MasterChef Live

January 2011

Can’t find it but pretty sure I expressed my cynicism about this show in this column last year. Well,  something happened to make me change my mind. A pastry chef I was working with got a job at the St Mary’s Leagues Club – “pretty brave of them hiring a pastry chef” she said, “must be the MasterChef effect.” Guess it must.

So when I was asked to MC one of the stalls at MasterChef Live in December I said yes. And to those cynics out there it wasn’t just the money. I wanted to see the phenomenon up close.

I ran the How To stand. My job was to introduce and question a series of chefs who were given half an hour to demonstrate some aspect of their craft. The chefs were terrific – over the three days I worked with Somer Sivrioglu (Efendy), Kylie Kwong (Billy Kwong), Neil Perry (everywhere), Justin North (Becasse, Etch), Tony Bilson (Bilson’s)  and pastry chef du jour Adriano Zumbo among many others.

Adriano popped out macaroons, Kylie showed us how to make your Chinese larder more sustainable, Bilson made a tarte tatin in an electric pan, and Somer made a wonderful Turkish salsa – and sowed us what a Turkish  mezzaluna looks like: a scimitar.

Main impressions. First. MasterChef has turned chefs into rock stars. Kids queued up to have their photographs taken with and their books signed by Neil, Adriano, Justin – all of them. Second. Is this a good thing?
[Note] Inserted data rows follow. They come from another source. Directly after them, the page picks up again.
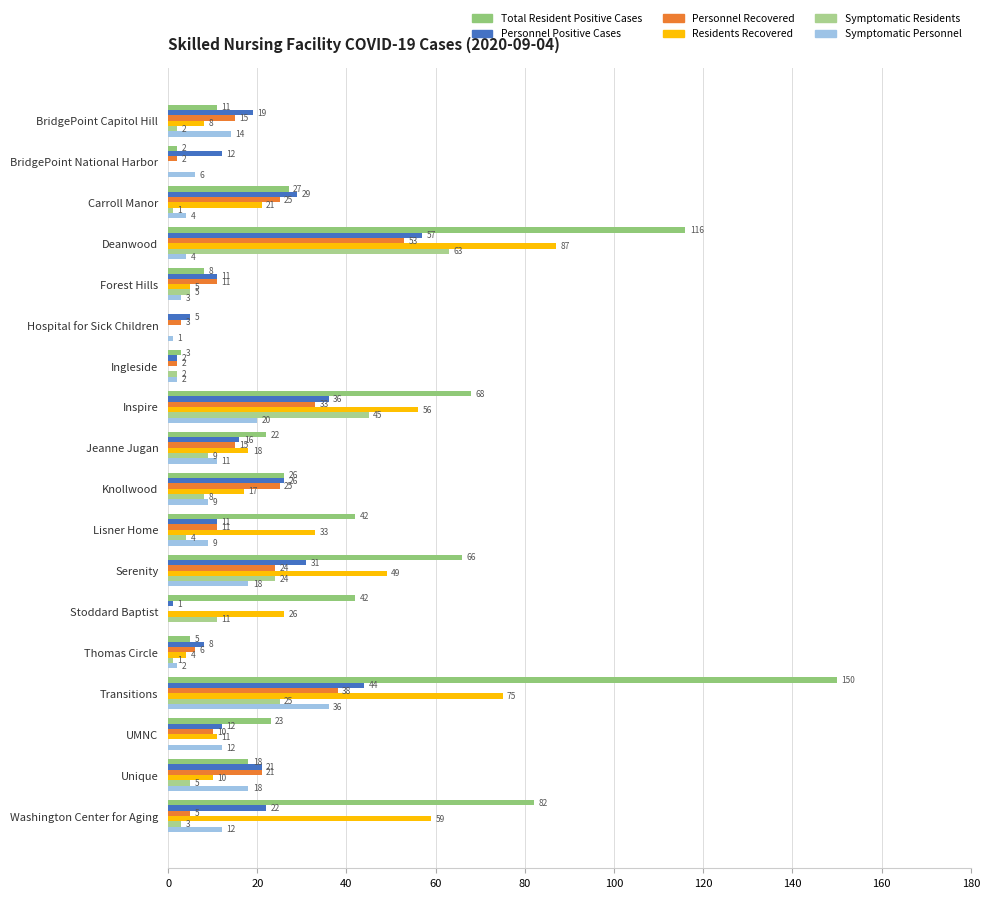

What is the value of the Personnel Recovered bar at the 9th from the left?

15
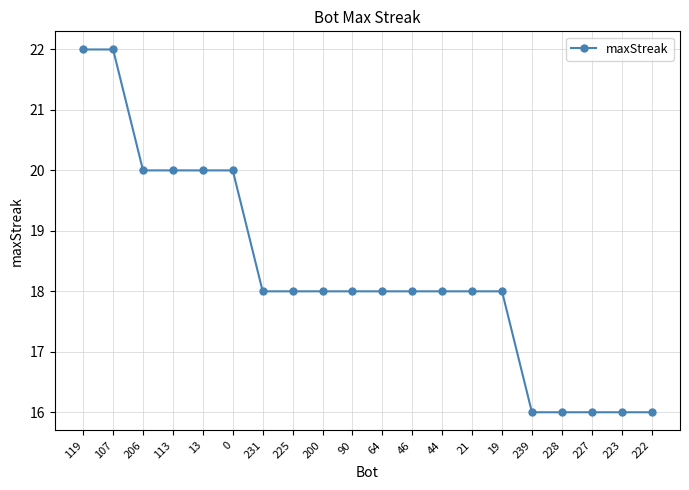

What is the smallest value displayed?

16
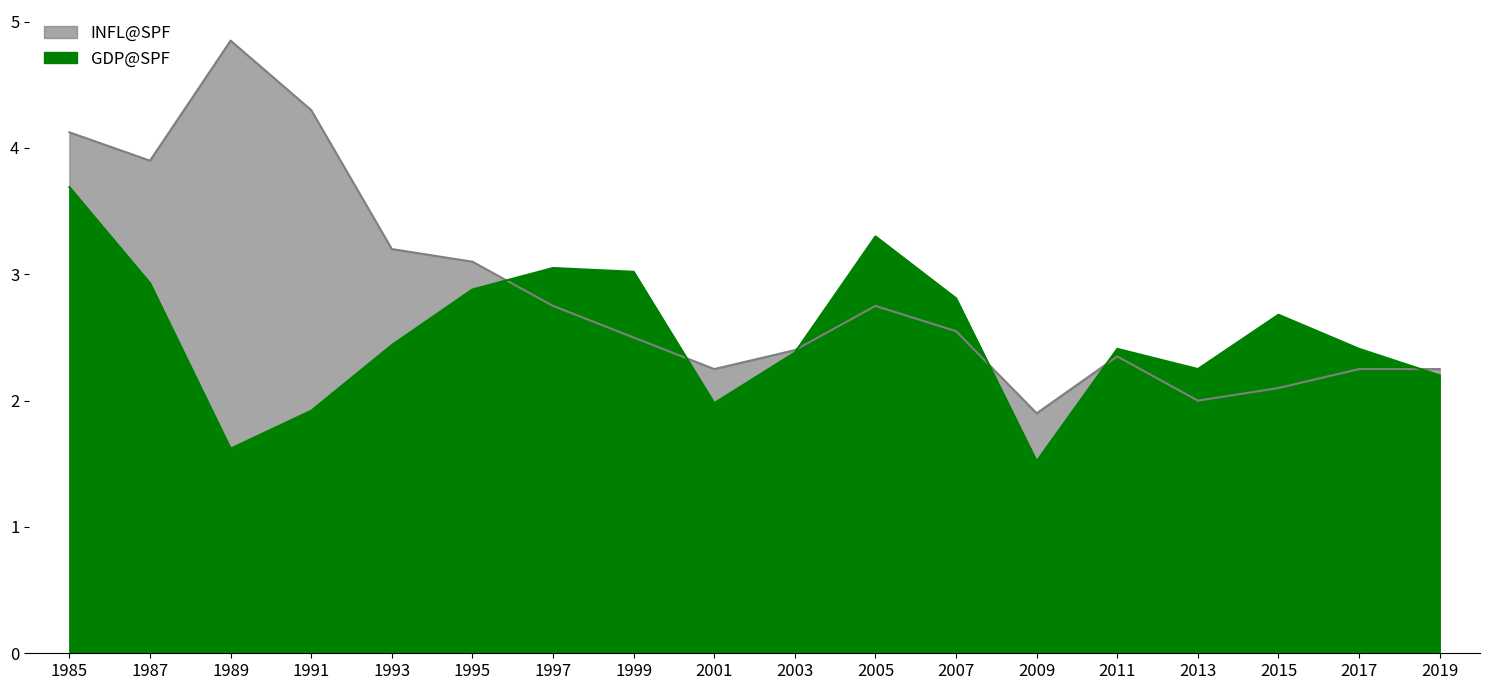

Is it true that GDP@SPF equals 3.0 at 1997?

True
I took it upon myself to remind the fans that being a chef is, on the whole, hard, repetitive, boring work – and the chefs were only too willing to go along. Me to Adriano: “How many macaroons have you made?” Adriano: “Jees I dunno, 50,000?” Faces fall in audience. That sounds boring.

But the best expression of what it means to be a truly great chef came from Mr Perry. “When you have to do the same thing a thousand times, the trick is to make the thousandth one a thousand times better than the first.” Bingo.
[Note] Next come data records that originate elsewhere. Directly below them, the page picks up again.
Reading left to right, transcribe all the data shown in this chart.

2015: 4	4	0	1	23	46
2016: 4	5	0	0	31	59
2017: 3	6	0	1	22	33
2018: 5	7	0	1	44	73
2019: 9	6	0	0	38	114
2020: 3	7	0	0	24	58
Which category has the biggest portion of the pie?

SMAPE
Watching the starry-eyed kids watching the chefs I was reminded of a story told me by Scottish chef nick Nairn, who had one of the first popular cooking shows on telly. He told me that while he was away doing the show, this young kid turned up in his kitchen. “This kid couldn’t cuke (how they say ‘cook’ up there in Scotland), he was hopeless. And I said to him, what are you doing in a kitchen? And he said I want to be on television like you.”

Has MasterChef increased food awareness? Yes. Will it last? Who knows? My one criticism – and one shared by a lot of the chefs – is that it does concentrate on restaurant food – which is not what we eat at home. But I did enjoy the three days. Great fun.